--- Exercise input ---
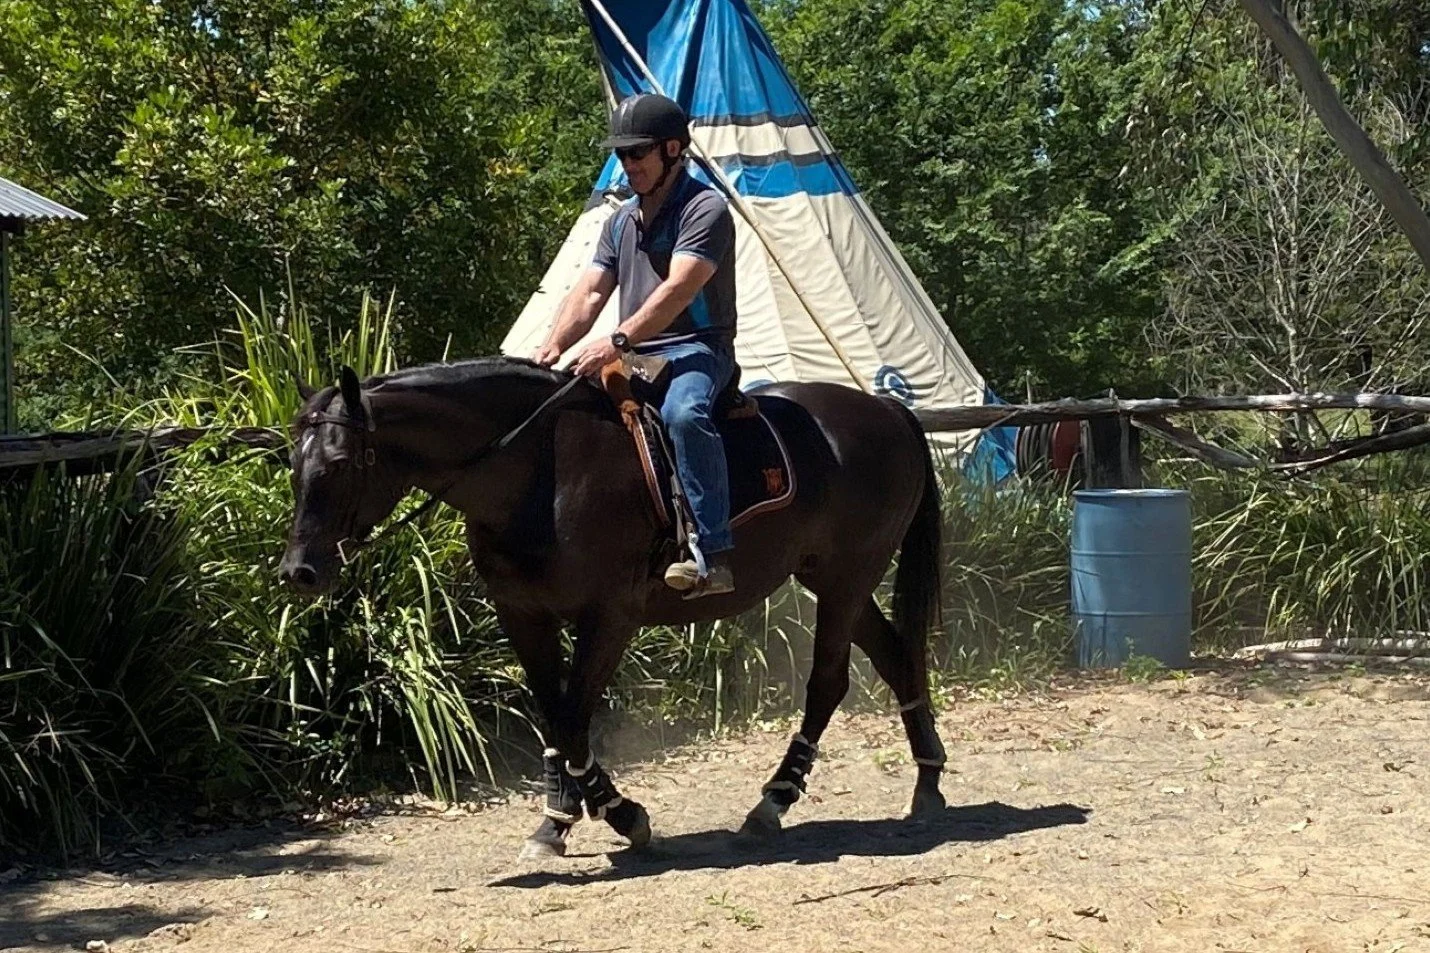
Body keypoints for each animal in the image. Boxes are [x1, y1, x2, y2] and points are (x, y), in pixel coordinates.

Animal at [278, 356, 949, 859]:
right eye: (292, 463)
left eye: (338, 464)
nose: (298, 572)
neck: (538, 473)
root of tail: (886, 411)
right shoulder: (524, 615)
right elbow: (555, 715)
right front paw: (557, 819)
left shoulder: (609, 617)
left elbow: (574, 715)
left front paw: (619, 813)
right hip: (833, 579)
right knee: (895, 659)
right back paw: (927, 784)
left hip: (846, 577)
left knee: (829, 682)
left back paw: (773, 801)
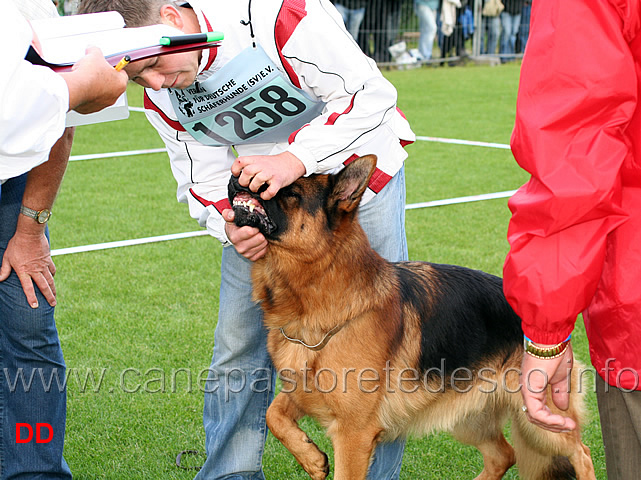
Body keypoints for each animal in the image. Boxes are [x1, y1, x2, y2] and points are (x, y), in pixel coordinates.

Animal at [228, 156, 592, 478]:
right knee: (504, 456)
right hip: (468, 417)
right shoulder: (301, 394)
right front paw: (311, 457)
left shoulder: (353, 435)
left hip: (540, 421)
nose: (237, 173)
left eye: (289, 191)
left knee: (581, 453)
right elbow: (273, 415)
---
■ The task ■
Copy out the preceding entries without a single change, leaving out the pictures.

■ Your solution ■
Body keypoints for each animal in the image. Boxes are [x1, y1, x2, y2] and points are (x, y), in pixel coordinates.

Animal at [278, 356, 949, 859]:
right eye: (292, 463)
left eye: (338, 464)
nose: (298, 572)
neck: (538, 473)
root of tail: (886, 411)
right shoulder: (524, 615)
right elbow: (555, 715)
right front paw: (557, 819)
left shoulder: (609, 617)
left elbow: (574, 715)
left front paw: (619, 813)
right hip: (833, 579)
right knee: (895, 659)
right back paw: (927, 784)
left hip: (846, 577)
left knee: (829, 682)
left back paw: (773, 801)
Body keypoints for each animal in the image. Boxes are [x1, y1, x2, y2] and points are (x, y), in pixel coordinates.

Animal at [228, 156, 592, 478]:
right knee: (504, 456)
right hip: (468, 417)
right shoulder: (301, 394)
right front paw: (311, 457)
left shoulder: (353, 435)
left hip: (540, 421)
nose: (237, 173)
left eye: (289, 191)
left knee: (581, 453)
right elbow: (273, 415)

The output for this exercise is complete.